▼▼▼

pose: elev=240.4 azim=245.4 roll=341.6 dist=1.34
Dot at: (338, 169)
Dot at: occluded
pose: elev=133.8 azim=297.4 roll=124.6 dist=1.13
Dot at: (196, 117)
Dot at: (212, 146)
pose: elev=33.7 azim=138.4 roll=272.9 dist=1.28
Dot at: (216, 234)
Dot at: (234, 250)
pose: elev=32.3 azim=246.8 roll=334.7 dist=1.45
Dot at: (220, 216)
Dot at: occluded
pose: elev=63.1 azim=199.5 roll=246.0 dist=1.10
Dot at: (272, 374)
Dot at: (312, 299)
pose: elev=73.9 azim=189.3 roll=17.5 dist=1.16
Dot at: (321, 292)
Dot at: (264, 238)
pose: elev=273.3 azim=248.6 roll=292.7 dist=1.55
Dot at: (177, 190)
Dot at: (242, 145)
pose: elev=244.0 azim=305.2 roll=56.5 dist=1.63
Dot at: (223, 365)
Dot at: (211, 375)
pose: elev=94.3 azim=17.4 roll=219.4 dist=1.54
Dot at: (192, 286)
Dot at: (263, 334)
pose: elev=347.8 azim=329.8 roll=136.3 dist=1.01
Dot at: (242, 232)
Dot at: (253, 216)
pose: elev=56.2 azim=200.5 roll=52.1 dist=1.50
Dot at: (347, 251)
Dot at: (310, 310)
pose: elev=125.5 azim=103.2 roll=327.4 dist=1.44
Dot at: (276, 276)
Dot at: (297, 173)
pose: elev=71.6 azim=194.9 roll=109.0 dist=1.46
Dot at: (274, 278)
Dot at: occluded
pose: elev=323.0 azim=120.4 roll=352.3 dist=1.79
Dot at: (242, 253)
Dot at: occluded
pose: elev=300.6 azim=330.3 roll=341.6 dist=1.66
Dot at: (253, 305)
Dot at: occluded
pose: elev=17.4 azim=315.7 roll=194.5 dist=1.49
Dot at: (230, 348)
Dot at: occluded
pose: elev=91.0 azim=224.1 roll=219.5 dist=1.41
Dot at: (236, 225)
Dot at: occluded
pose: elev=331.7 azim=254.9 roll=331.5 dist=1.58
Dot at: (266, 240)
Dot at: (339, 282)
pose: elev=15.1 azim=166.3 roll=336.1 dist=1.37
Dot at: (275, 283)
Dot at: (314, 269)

▲▲▲

#### [AIM OF THE TASK]
Transcribe the stretch from the line containing "pose: elev=347.8 azim=329.8" through the end of the entries, character for character.

#### [TASK SOLUTION]
pose: elev=347.8 azim=329.8 roll=136.3 dist=1.01
Dot at: (242, 232)
Dot at: (253, 216)
pose: elev=56.2 azim=200.5 roll=52.1 dist=1.50
Dot at: (347, 251)
Dot at: (310, 310)
pose: elev=125.5 azim=103.2 roll=327.4 dist=1.44
Dot at: (276, 276)
Dot at: (297, 173)
pose: elev=71.6 azim=194.9 roll=109.0 dist=1.46
Dot at: (274, 278)
Dot at: occluded
pose: elev=323.0 azim=120.4 roll=352.3 dist=1.79
Dot at: (242, 253)
Dot at: occluded
pose: elev=300.6 azim=330.3 roll=341.6 dist=1.66
Dot at: (253, 305)
Dot at: occluded
pose: elev=17.4 azim=315.7 roll=194.5 dist=1.49
Dot at: (230, 348)
Dot at: occluded
pose: elev=91.0 azim=224.1 roll=219.5 dist=1.41
Dot at: (236, 225)
Dot at: occluded
pose: elev=331.7 azim=254.9 roll=331.5 dist=1.58
Dot at: (266, 240)
Dot at: (339, 282)
pose: elev=15.1 azim=166.3 roll=336.1 dist=1.37
Dot at: (275, 283)
Dot at: (314, 269)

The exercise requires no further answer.